- Nepali: आ बाट आमा
- Directed by: Chandra Pant
- Starring: Paul Shah; Bipana Thapa; Pradeep Rawat; Saigrace Pokharel;
- Release date: January 30, 2026;
- Country: Nepal
- Language: Nepali
- Budget: 1.8 Crores
- Box office: $75,021

= Aa Bata Aama =

2026 Nepali drama film by Chandra Pant

Aa Bata Aama is a 2026 Nepali drama film directed by Chandra Pant and starring Paul Shah, Bipana Thapa, and Pradeep Rawat, exploring the bond between a mother and her son as he prepares to move abroad for a better future.

Krishna Prasad Subedi, Omkar Pant, Prakashjung Kunwar, Dhruv Prasad Neupane, and Kshitij Dhungana are the producers of the film, while Karan Singh Rasali is the executive producer.
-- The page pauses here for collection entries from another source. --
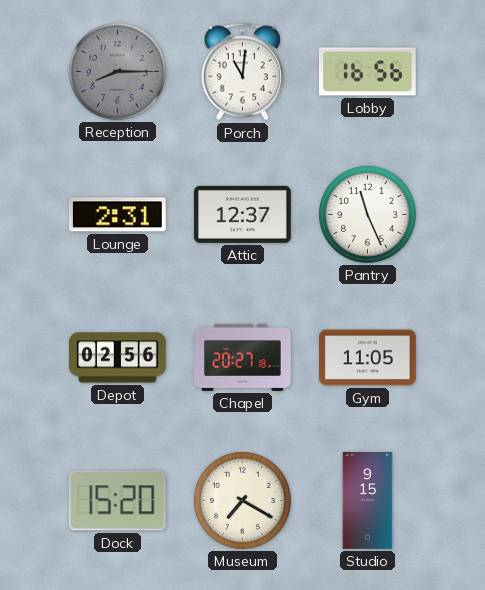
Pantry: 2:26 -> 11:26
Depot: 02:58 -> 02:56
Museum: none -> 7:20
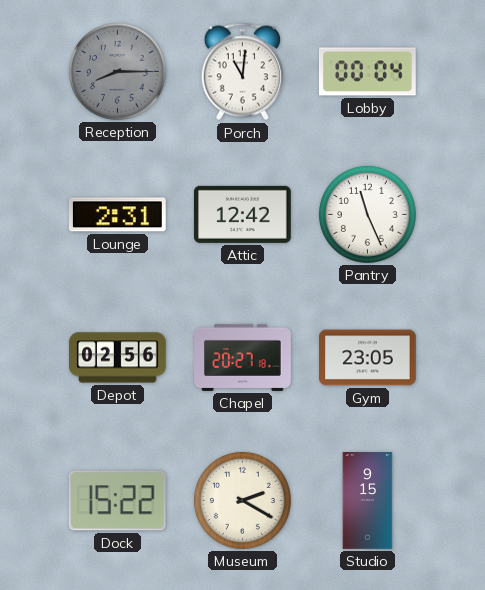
Lobby: 16:56 -> 00:04
Attic: 12:37 -> 12:42
Gym: 11:05 -> 23:05
Dock: 15:20 -> 15:22
Museum: 7:20 -> 2:20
The film will be distributed by RR Films.The film explores the deep, heartfelt bond between a mother and her son, following a family's steep sacrifices to send their child abroad for a better life, only for him to grow emotionally distant from his roots.

==Main Cast==
- Paul Shah as Krishna (the son)
- Bipana Thapa as the Mother
- Pradeep Rawat as the Father
- Simran Pant
- Saigrace Pokharel (Debut role)
- Usha Upreti (Debut role)

==Box office==
The film grossed crore at the Nepal box office according to the official report by Film Development Board. This film became the highest grossing Nepali films of 2026.

==Aa Bata Aama 2==
"Aa Bata Aama 2" is an upcoming highly anticipated Nepali movie. Directed by Chandra Pant, the emotional family drama stars Paul Shah, Malika Mahat, and Aakash Shrestha. The film is scheduled to release on Dashain, specifically on Asoj 30 (October 2026), and follows the success of the original blockbuster "Aa Bata Aama".